Según estimaciones de SEPMUD, el trabajo de cuidado no remunerado representa el 16% del Producto Interno Bruto (PIB) boliviano. Esta contribución, aunque esencial para el funcionamiento económico y social del país, sigue sin traducirse en condiciones laborales equitativas para quienes la sostienen.

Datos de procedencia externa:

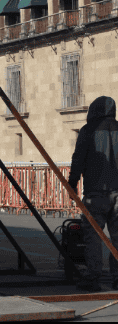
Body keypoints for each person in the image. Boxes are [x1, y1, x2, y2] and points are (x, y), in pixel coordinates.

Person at [68, 96, 118, 292]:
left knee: (93, 237)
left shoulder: (88, 130)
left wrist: (72, 183)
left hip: (95, 193)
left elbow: (78, 158)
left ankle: (93, 277)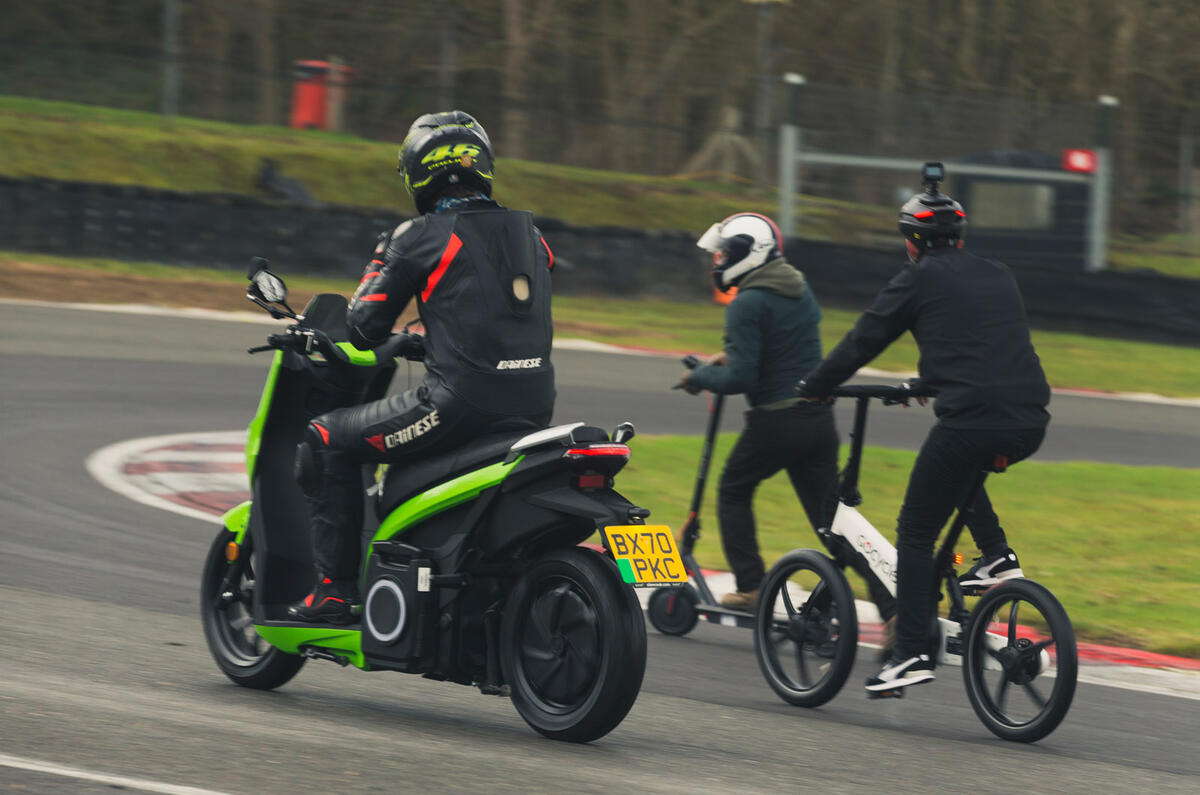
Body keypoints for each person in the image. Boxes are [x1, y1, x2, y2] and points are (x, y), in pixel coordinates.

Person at [289, 111, 556, 623]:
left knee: (326, 438)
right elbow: (495, 314)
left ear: (417, 171)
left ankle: (333, 593)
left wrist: (338, 330)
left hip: (458, 405)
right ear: (481, 164)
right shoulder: (534, 236)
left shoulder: (417, 236)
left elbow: (363, 327)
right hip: (534, 407)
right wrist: (429, 339)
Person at [798, 164, 1050, 693]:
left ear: (912, 242)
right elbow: (982, 343)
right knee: (962, 466)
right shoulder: (998, 272)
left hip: (973, 420)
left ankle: (911, 652)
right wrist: (929, 380)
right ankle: (997, 555)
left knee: (915, 529)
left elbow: (863, 340)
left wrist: (816, 386)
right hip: (1029, 421)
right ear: (959, 237)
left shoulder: (915, 277)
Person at [678, 212, 894, 619]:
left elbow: (743, 375)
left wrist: (699, 376)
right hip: (817, 421)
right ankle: (891, 606)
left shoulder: (747, 302)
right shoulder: (797, 287)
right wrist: (733, 356)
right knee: (832, 521)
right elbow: (782, 346)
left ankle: (751, 587)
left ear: (748, 254)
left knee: (732, 490)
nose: (719, 260)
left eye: (726, 252)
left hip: (776, 422)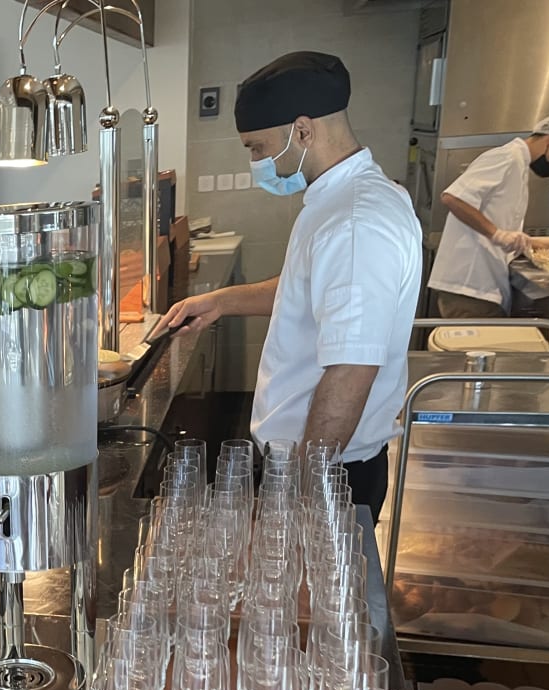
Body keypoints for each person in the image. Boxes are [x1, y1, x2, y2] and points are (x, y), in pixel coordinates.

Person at [154, 51, 421, 523]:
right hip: (312, 465)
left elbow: (351, 369)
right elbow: (310, 288)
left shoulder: (355, 221)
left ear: (302, 131)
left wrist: (295, 494)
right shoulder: (342, 199)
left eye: (257, 148)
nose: (257, 162)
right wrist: (221, 301)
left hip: (327, 474)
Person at [427, 114, 549, 318]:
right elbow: (452, 198)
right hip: (469, 287)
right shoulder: (506, 157)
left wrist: (526, 241)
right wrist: (496, 234)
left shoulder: (519, 165)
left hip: (482, 286)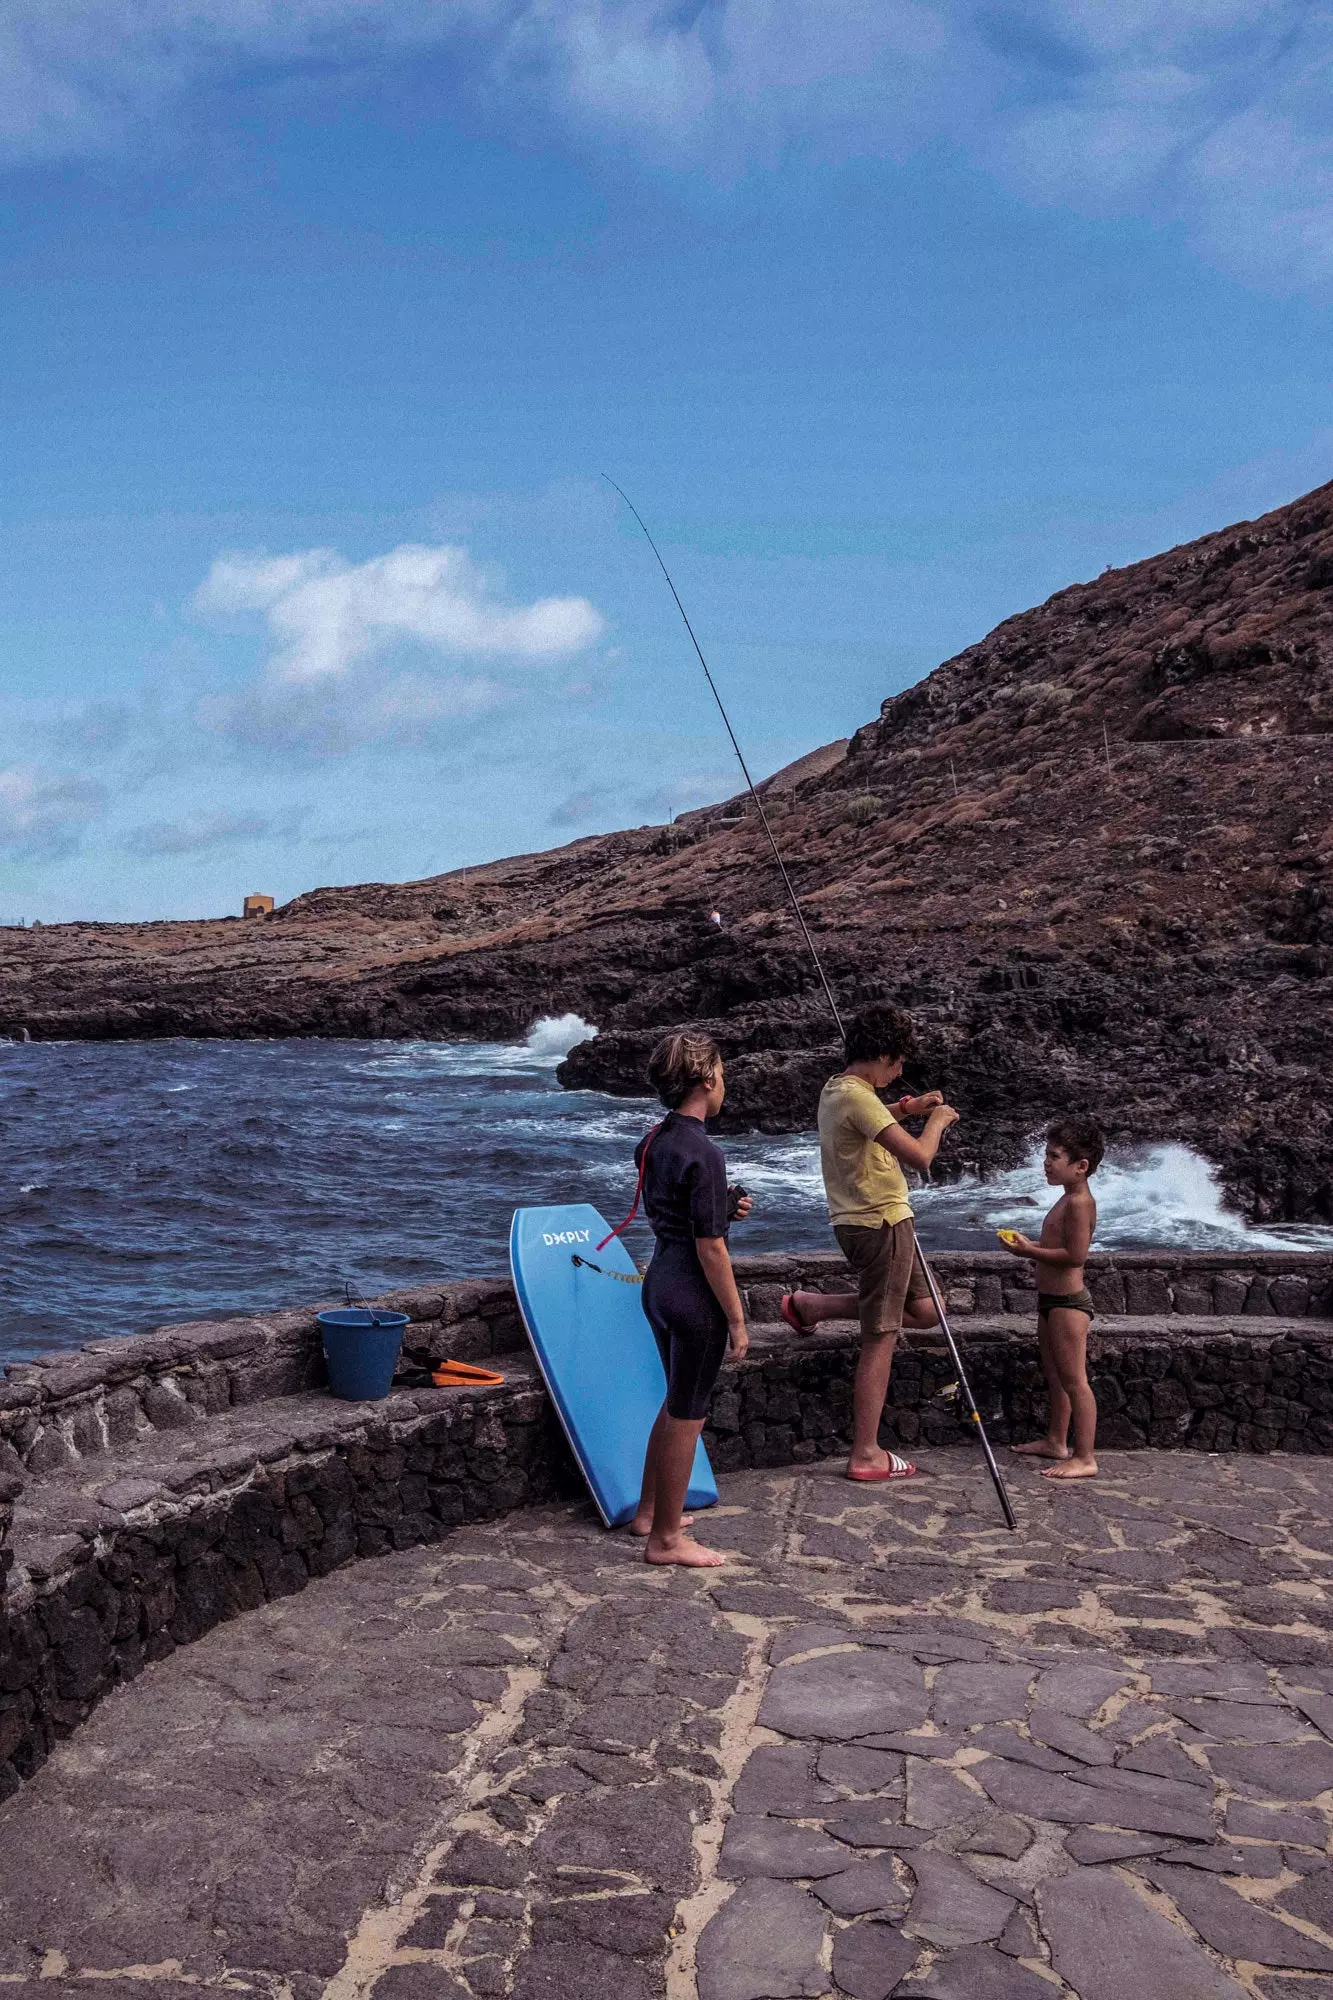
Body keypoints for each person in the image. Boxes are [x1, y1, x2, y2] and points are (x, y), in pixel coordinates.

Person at [781, 1004, 958, 1482]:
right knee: (880, 1337)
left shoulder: (839, 1090)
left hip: (869, 1221)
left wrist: (909, 1107)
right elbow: (920, 1156)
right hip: (881, 1224)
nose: (899, 1071)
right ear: (880, 1055)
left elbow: (869, 1120)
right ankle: (866, 1453)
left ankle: (812, 1306)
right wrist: (937, 1120)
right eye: (897, 1062)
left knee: (926, 1310)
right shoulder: (858, 1099)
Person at [630, 1031, 751, 1566]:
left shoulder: (654, 1140)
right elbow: (711, 1248)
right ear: (707, 1080)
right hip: (692, 1294)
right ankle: (667, 1540)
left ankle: (648, 1513)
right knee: (689, 1411)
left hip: (658, 1283)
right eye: (722, 1073)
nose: (725, 1083)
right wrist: (738, 1318)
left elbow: (676, 1212)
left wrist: (723, 1206)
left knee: (674, 1400)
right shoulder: (706, 1150)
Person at [1004, 1117, 1104, 1480]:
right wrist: (1031, 1246)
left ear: (1081, 1166)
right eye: (1046, 1154)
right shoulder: (1066, 1198)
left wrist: (1029, 1251)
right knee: (1056, 1376)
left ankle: (1085, 1456)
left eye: (1055, 1156)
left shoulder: (1079, 1202)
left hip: (1068, 1304)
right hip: (1051, 1302)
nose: (1047, 1162)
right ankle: (1056, 1441)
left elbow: (1076, 1256)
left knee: (1075, 1381)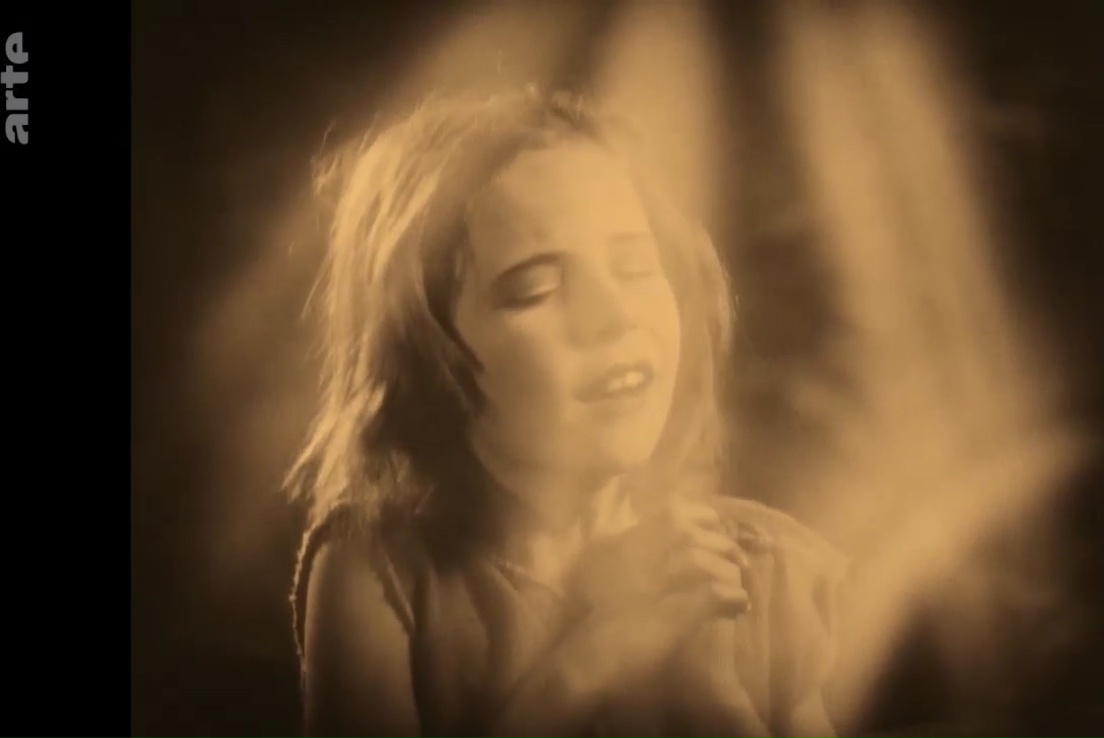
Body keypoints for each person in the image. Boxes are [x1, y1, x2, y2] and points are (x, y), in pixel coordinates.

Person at [286, 88, 848, 738]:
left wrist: (714, 697)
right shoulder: (381, 571)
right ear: (424, 354)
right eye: (536, 287)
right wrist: (601, 654)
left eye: (635, 266)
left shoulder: (754, 569)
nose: (614, 315)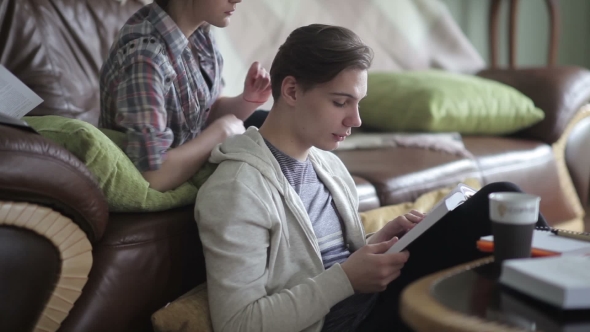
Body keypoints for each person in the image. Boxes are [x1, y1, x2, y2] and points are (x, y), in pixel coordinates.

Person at [194, 24, 549, 332]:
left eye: (358, 103)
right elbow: (238, 323)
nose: (356, 120)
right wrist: (347, 279)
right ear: (290, 91)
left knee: (499, 202)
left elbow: (322, 259)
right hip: (345, 325)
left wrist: (374, 246)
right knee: (498, 213)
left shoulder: (326, 164)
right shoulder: (236, 189)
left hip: (368, 300)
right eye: (340, 102)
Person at [99, 0, 272, 192]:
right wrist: (221, 133)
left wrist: (248, 99)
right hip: (158, 185)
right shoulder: (146, 58)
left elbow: (206, 114)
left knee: (272, 123)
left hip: (190, 167)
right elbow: (151, 176)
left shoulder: (200, 33)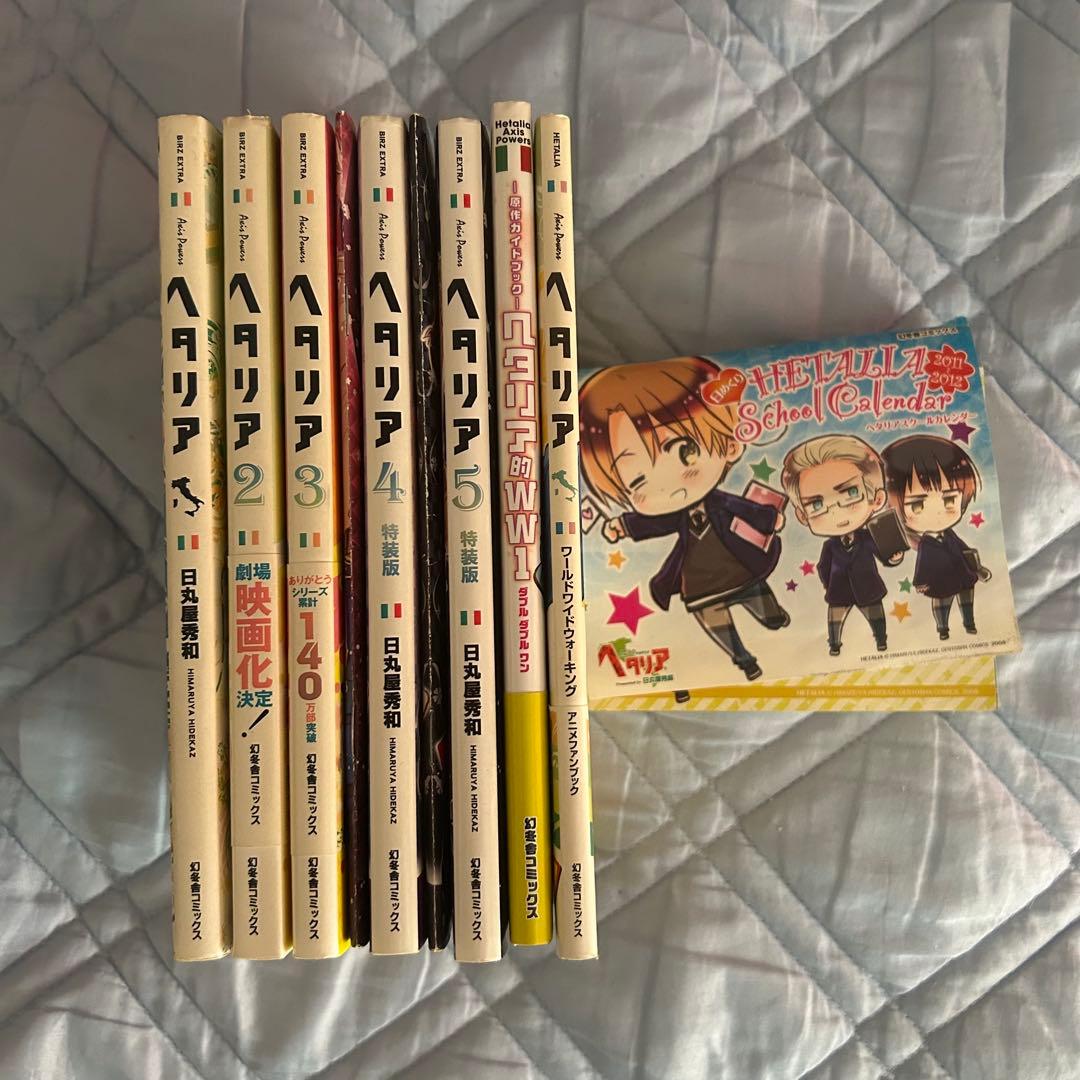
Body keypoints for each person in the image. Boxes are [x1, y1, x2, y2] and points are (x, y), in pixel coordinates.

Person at [580, 357, 788, 682]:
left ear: (730, 446)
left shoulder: (718, 501)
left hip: (737, 565)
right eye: (637, 481)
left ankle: (772, 616)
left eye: (685, 452)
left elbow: (743, 507)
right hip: (698, 579)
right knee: (712, 616)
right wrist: (625, 525)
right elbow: (657, 523)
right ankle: (743, 658)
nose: (666, 485)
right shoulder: (674, 514)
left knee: (756, 596)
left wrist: (769, 518)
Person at [780, 435, 903, 656]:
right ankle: (834, 645)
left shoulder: (868, 536)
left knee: (877, 617)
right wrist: (829, 585)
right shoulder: (830, 545)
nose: (835, 511)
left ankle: (881, 641)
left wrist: (894, 558)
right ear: (802, 516)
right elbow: (823, 567)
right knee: (834, 621)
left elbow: (883, 553)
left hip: (869, 588)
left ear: (876, 498)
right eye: (817, 504)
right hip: (839, 591)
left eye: (851, 493)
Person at [882, 434, 990, 639]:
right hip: (941, 580)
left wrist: (978, 568)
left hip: (962, 573)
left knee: (967, 600)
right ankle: (943, 629)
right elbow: (922, 564)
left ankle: (969, 623)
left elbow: (964, 550)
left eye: (949, 500)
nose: (938, 513)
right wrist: (920, 582)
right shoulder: (926, 544)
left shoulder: (950, 534)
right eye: (917, 505)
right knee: (942, 603)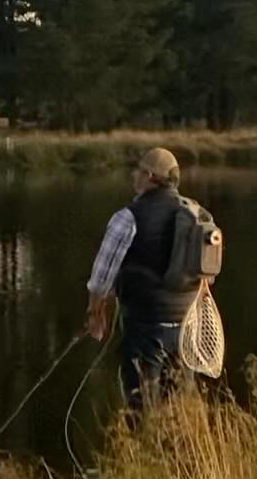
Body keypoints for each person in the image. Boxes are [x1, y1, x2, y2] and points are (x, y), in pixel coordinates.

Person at [84, 147, 203, 408]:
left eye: (138, 171)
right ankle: (183, 448)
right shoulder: (194, 213)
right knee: (180, 410)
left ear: (149, 175)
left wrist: (95, 312)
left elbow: (102, 275)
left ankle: (142, 447)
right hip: (187, 327)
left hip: (145, 328)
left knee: (141, 407)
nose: (133, 175)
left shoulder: (128, 217)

Frente a este contexto, surgen preguntas clave: ¿qué están haciendo las empresas para promover la conciliación entre el trabajo y la vida familiar? ¿Cómo abordan el derecho al cuidado dentro de sus estructuras?
¿Qué hacen las empresas?
Recientemente, Pro Mujer presentó «El cuidado en las empresas bolivianas”, una investigación pionera para responder estas preguntas. El estudio fue realizado por el Instituto de Investigaciones Socioeconómicas de la Universidad Católica Boliviana y el Instituto de la Mujer Empresa de la Universidad Franz Tamayo, bajo el co-liderazgo de Pro Mujer y del Centro de Estudios y Cooperación Internacional, gracias a una subvención del Centro Internacional de Investigaciones para el Desarrollo de Canadá.
“Esta investigación nos permite visibilizar y poner en agenda una dimensión fundamental del trabajo que aún es desatendida en el ámbito empresarial: el cuidado. Promover políticas que reconozcan este derecho y avancen hacia la corresponsabilidad es clave para construir entornos laborales más equitativos y sostenibles”, señaló Cecilia Campero, responsable país de Pro Mujer en Bolivia.
La estudió incluyó empresas que ya muestran cierto compromiso con la equidad de género —como las adheridas al Pacto Global, evaluadas por Great Place to Work o pertenecientes a CAMEBOL—. Por esta razón, los resultados reflejan el “mejor de los escenarios posibles” en el país.
De las 120 empresas evaluadas y 51 casos seleccionados, sólo la mitad cuentan con una política escrita de igualdad de género, y más del 65% no dispone de un órgano específico para coordinar acciones en esta materia. El 75% ofrece algún tipo de trabajo flexible, pero en la mayoría de los casos estas prácticas no están formalizadas, lo que hace que su acceso dependa de la discrecionalidad de cada jefe o área.
En cuanto a licencias, el 84,6% cumple con lo establecido para maternidad y el 73,1% otorga licencias de paternidad superiores al mínimo legal. Además, sólo el 11,5% cuenta con guarderías propias, a pesar de que todas tienen más de 50 trabajadores —requisito legal para ofrecer este servicio—. Y aunque el 69,2% ofrece capacitaciones en género, temas clave como nuevas masculinidades o paternidades solo son tratados por una minoría.

Empresas medianas y pequeñas, a la vanguardia
Un hallazgo relevante del estudio es que las empresas medianas y pequeñas, especialmente las Sociedades de Responsabilidad Limitada (SRL), muestran mejores indicadores en materia de cuidado y mayor proporción de mujeres empleadas.
Además, se observó que las organizaciones con más mujeres en puestos directivos son también las que aplican más y mejores políticas de conciliación y redistribución de cuidados, lo que subraya la importancia del liderazgo femenino como motor de cambio. A pesar de los avances en esta materia, el informe advierte que el compromiso empresarial con el cuidado sigue siendo bajo.
El estudio concluyó que integrar el derecho al cuidado en las empresas no solo mejora el bienestar del personal, sino que también reduce el ausentismo, mejora el clima laboral y retiene talento, especialmente femenino.